* [YOUR GOAL]: Copy out the naming lines in every one of the rows below word for word, leaving the pictures out of your answer.

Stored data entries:
━━━━━━━━━━━━━━━━

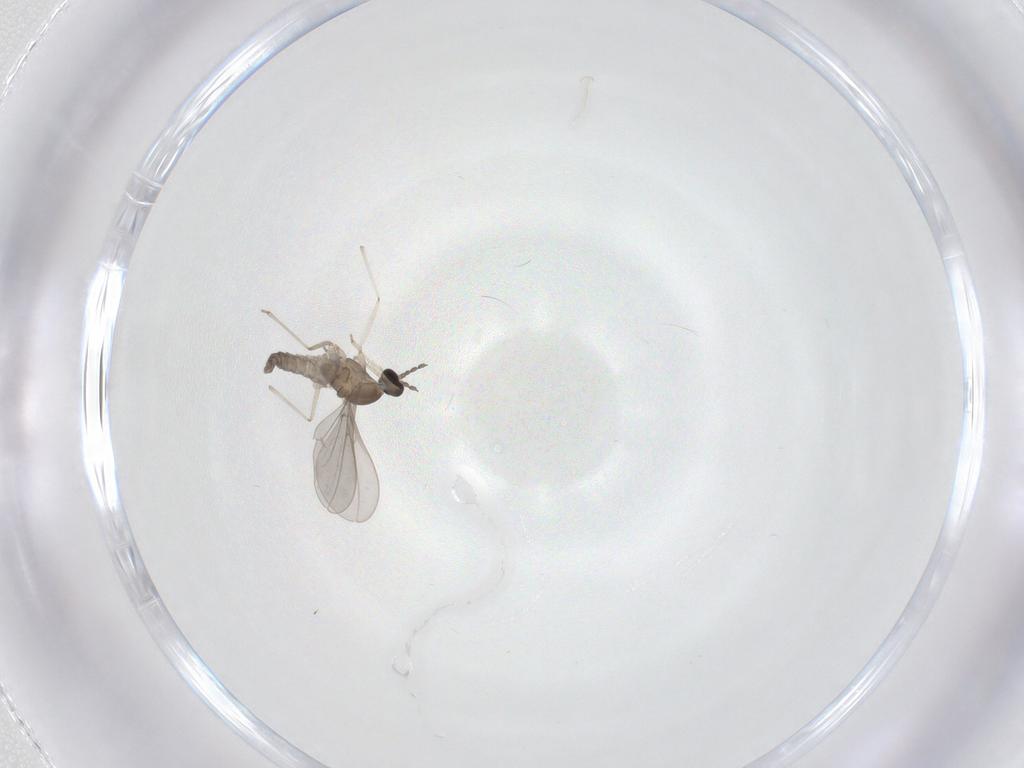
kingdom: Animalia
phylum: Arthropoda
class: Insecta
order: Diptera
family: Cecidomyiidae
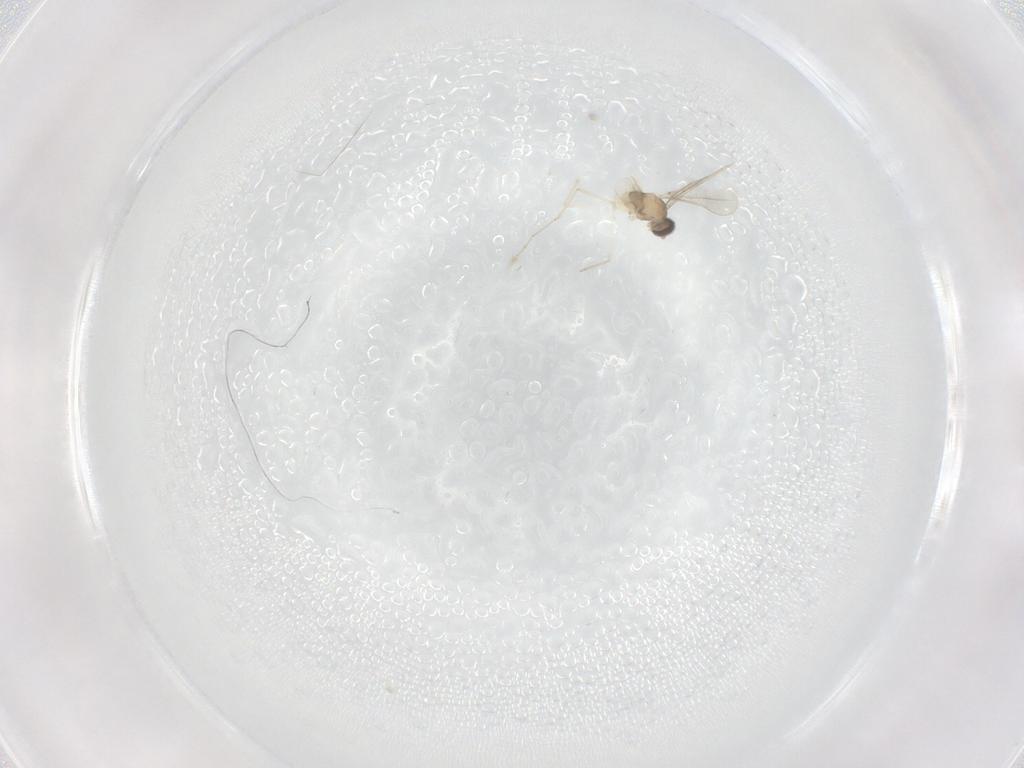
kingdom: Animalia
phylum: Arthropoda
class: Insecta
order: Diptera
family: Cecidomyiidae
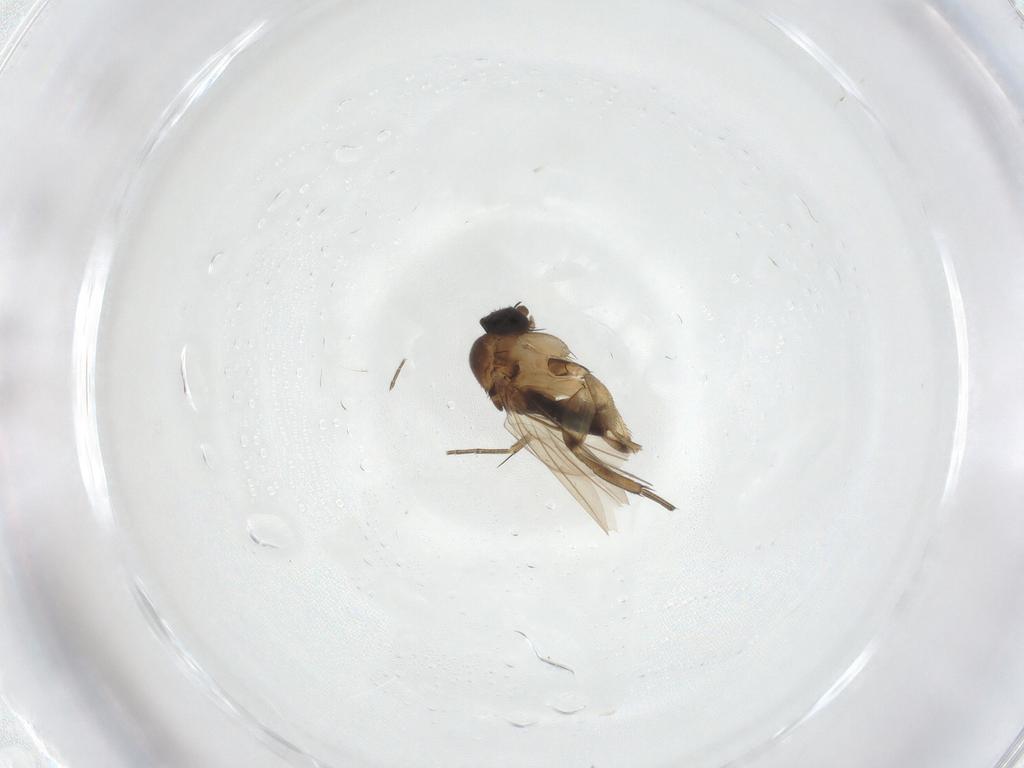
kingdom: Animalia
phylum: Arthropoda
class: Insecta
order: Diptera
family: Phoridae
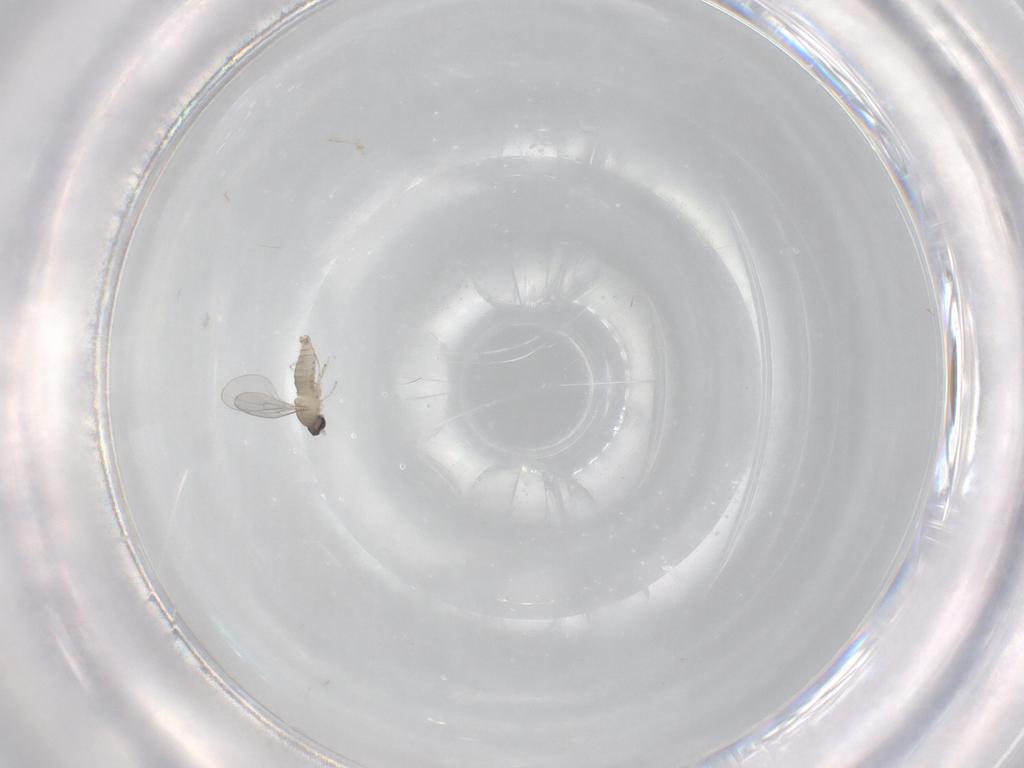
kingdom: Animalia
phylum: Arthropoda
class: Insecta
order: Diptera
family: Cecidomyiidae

━━━━━━━━━━━━━━━━

* [SOLUTION TO THIS PROBLEM]:
kingdom: Animalia
phylum: Arthropoda
class: Insecta
order: Diptera
family: Cecidomyiidae
kingdom: Animalia
phylum: Arthropoda
class: Insecta
order: Diptera
family: Cecidomyiidae
kingdom: Animalia
phylum: Arthropoda
class: Insecta
order: Diptera
family: Phoridae
kingdom: Animalia
phylum: Arthropoda
class: Insecta
order: Diptera
family: Cecidomyiidae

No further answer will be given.